* **Extrait du document**:
+++

Nunberg dit que les deux modèles du Père Strict et du Parent Protecteur sont une sorte d'idéal-type psychologique qui rapproche plus Lakoff du réductionnisme de Pinker qu'il ne le croit. Le problème dans les deux cas serait de ne pas tenir compte du fait qu'il y a des déterminismes sociaux qui ne dépendent pas uniquement de ces deux "pôles" psychologiques censés être présents en chacun de nous.

Un tel modèle "familial" risque de faire oublier des déterminations économiques, ce qui est justement ce qu'espèrent certains Conservateurs qui agitent le concept fumeux de "Guerre des Valeurs", nouvel épisode d'un Kuturkampf entre ascèse puritaine (les prétendues "valeurs familiales") contre casuistique, ou augustinisme versus un pélagianisme archétypal de la gauche.

Over the last few decades, the right has managed to reconfigure the polarities of American politics so that economic divisions are trumped by the bogus cultural distinctions of the "red-blue" divide, and in the process "liberal" and "conservative" have been redefined as opposing social styles or personality types, rather than as contrasting philosophies of government. Indeed, listening to the talk shows on Fox News, you might have the impression that the two sides are really distinct political genders. As it happens, that picture of an America riven into two distinct nations--"more divided than at any time since the Civil War," as people sometimes say--has no empirical reality for the mass of ordinary Americans, as researchers as politically diverse as Alan Wolfe and Morris Fiorina have shown at some length. But once you start thinking of liberals and conservatives as distinct kinds of people, divided by deep moral differences that grow out of their early family experience, then it's easy to fall into the hyper-moralizing rhetoric of political polarization.

+++

* **Données enregistrées**:
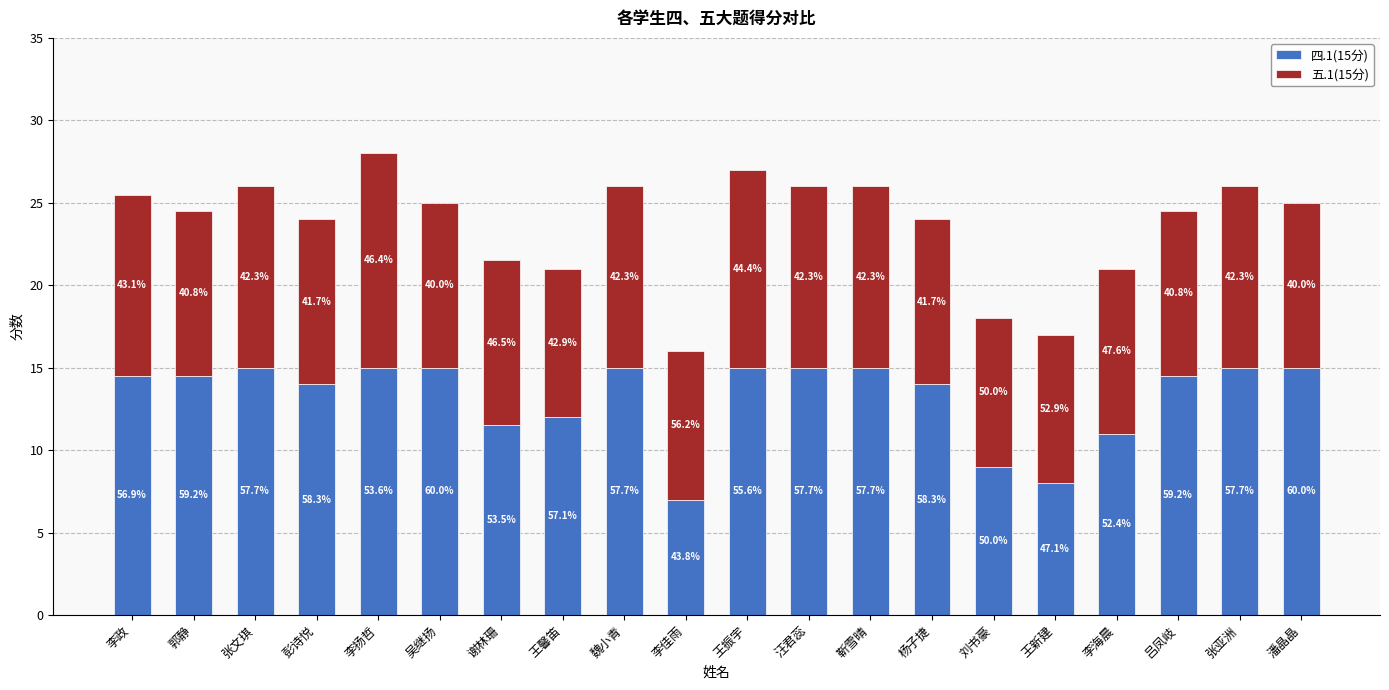

List the series in order of their overall mean, highest first.

四.1(15分), 五.1(15分)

+++

* **Consigne**: Restituez dans son intégralité l'extrait sur les modèles familiaux de Lakoff, sans en modifier un seul mot. Fondez-vous uniquement sur l'extrait, et non sur les données.

* **Réponse attendue**:
Nunberg dit que les deux modèles du Père Strict et du Parent Protecteur sont une sorte d'idéal-type psychologique qui rapproche plus Lakoff du réductionnisme de Pinker qu'il ne le croit. Le problème dans les deux cas serait de ne pas tenir compte du fait qu'il y a des déterminismes sociaux qui ne dépendent pas uniquement de ces deux "pôles" psychologiques censés être présents en chacun de nous.

Un tel modèle "familial" risque de faire oublier des déterminations économiques, ce qui est justement ce qu'espèrent certains Conservateurs qui agitent le concept fumeux de "Guerre des Valeurs", nouvel épisode d'un Kuturkampf entre ascèse puritaine (les prétendues "valeurs familiales") contre casuistique, ou augustinisme versus un pélagianisme archétypal de la gauche.

Over the last few decades, the right has managed to reconfigure the polarities of American politics so that economic divisions are trumped by the bogus cultural distinctions of the "red-blue" divide, and in the process "liberal" and "conservative" have been redefined as opposing social styles or personality types, rather than as contrasting philosophies of government. Indeed, listening to the talk shows on Fox News, you might have the impression that the two sides are really distinct political genders. As it happens, that picture of an America riven into two distinct nations--"more divided than at any time since the Civil War," as people sometimes say--has no empirical reality for the mass of ordinary Americans, as researchers as politically diverse as Alan Wolfe and Morris Fiorina have shown at some length. But once you start thinking of liberals and conservatives as distinct kinds of people, divided by deep moral differences that grow out of their early family experience, then it's easy to fall into the hyper-moralizing rhetoric of political polarization.